* [WORK ORDER 1] Output a word-for-word copy of the part of the book club page starting with "CHDV/FACS 154 (03)" and going on through "the following book.".

* [TEXT EXCERPT]
CHDV/FACS 154 (03)
Issues in Parenting - Fall, 2012
Hembree 

 

Book Club

Two discussion assignments are based on the book: How Eskimos keep their babies warm: And other adventures in parenting. These book club assignments involve reading a portion of the text and responding to a series of reflection questions. As with other discussion assignments, responses to questions should be word-processed and ready to turn in at the beginning of the class session. Late assignments are not accepted and you must be present to receive full credit for the discussion assignment.

The Book

We'll be discussing the following book.

Hopgood, M. . (2012). How Eskimos keep their babies warm: And other adventures in parenting (from

Argentina to Tanzania and everywhere in between). Algonquin Books.

There are many sources for this book (including the public library). Here is one:

 

http://www.amazon.com/Eskimos-Keep-Their-Babies-Warm/dp/156512958X

Book Description from Publisher:

A tour of global practices that will inspire American parents to expand their horizons (and geographical borders) and learn that there’s more than one way to diaper a baby.

* [DATA FOR REVIEW]
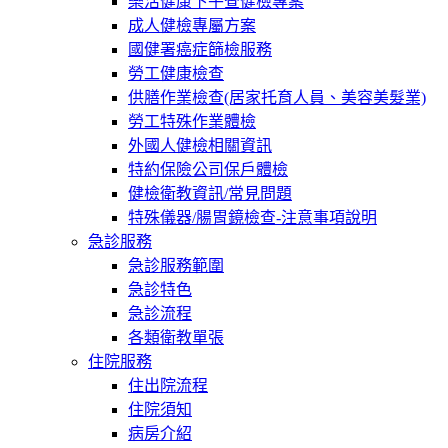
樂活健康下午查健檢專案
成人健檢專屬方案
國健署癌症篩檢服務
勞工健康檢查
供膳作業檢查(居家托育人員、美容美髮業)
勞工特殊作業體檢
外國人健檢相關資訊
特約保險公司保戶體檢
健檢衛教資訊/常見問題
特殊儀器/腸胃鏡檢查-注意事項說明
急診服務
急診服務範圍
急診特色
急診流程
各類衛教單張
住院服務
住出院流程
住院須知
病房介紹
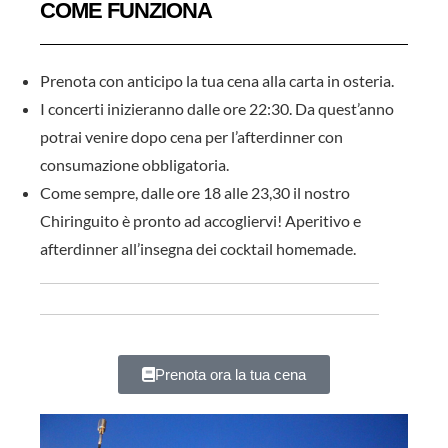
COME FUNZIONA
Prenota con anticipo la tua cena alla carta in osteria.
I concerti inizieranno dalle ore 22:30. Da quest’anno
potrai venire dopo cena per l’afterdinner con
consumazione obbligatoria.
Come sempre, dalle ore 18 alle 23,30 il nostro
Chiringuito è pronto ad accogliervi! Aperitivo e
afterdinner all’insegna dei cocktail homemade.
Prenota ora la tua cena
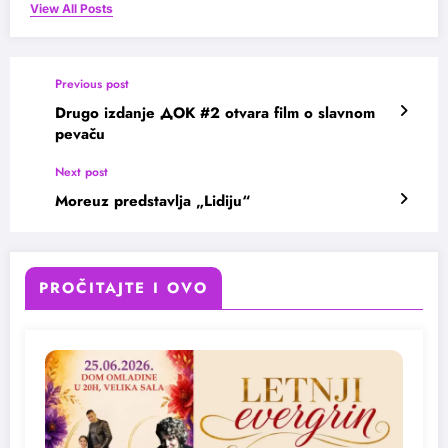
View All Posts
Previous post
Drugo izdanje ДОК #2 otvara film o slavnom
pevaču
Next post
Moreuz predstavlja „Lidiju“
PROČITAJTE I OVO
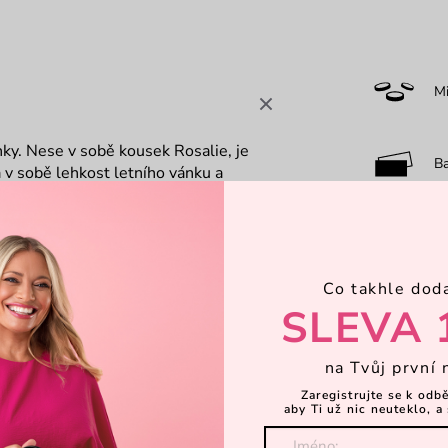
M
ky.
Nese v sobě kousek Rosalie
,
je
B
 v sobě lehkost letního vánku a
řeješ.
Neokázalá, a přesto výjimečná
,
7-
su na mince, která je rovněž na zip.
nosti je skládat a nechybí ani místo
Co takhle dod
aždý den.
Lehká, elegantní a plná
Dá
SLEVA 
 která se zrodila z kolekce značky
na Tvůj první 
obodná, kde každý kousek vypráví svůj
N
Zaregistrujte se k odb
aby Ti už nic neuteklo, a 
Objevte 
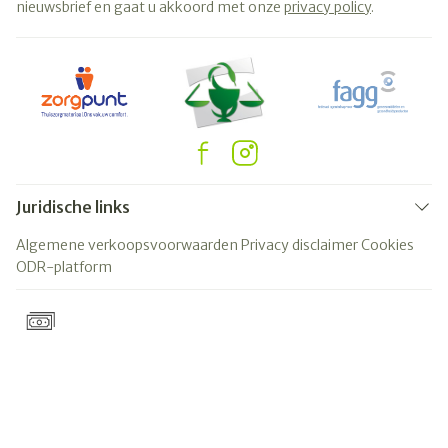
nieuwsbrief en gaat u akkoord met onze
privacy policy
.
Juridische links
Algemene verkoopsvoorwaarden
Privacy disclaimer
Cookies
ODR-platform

* [WORK ORDER 2] Return only the lines of the records starting with the line with "COME FUNZIONA" and going on through the end of the records, reproduced without any changes. Leave out the picture lines.

* [ANSWER SECTION 1]
CHDV/FACS 154 (03)
Issues in Parenting - Fall, 2012
Hembree 

 

Book Club

Two discussion assignments are based on the book: How Eskimos keep their babies warm: And other adventures in parenting. These book club assignments involve reading a portion of the text and responding to a series of reflection questions. As with other discussion assignments, responses to questions should be word-processed and ready to turn in at the beginning of the class session. Late assignments are not accepted and you must be present to receive full credit for the discussion assignment.

The Book

We'll be discussing the following book.

* [ANSWER SECTION 2]
COME FUNZIONA
Prenota con anticipo la tua cena alla carta in osteria.
I concerti inizieranno dalle ore 22:30. Da quest’anno
potrai venire dopo cena per l’afterdinner con
consumazione obbligatoria.
Come sempre, dalle ore 18 alle 23,30 il nostro
Chiringuito è pronto ad accogliervi! Aperitivo e
afterdinner all’insegna dei cocktail homemade.
Prenota ora la tua cena
View All Posts
Previous post
Drugo izdanje ДОК #2 otvara film o slavnom
pevaču
Next post
Moreuz predstavlja „Lidiju“
PROČITAJTE I OVO
M
ky.
Nese v sobě kousek Rosalie
,
je
B
 v sobě lehkost letního vánku a
řeješ.
Neokázalá, a přesto výjimečná
,
7-
su na mince, která je rovněž na zip.
nosti je skládat a nechybí ani místo
Co takhle dod
aždý den.
Lehká, elegantní a plná
Dá
SLEVA 
 která se zrodila z kolekce značky
na Tvůj první 
obodná, kde každý kousek vypráví svůj
N
Zaregistrujte se k odb
aby Ti už nic neuteklo, a 
Objevte 
nieuwsbrief en gaat u akkoord met onze
privacy policy
.
Juridische links
Algemene verkoopsvoorwaarden
Privacy disclaimer
Cookies
ODR-platform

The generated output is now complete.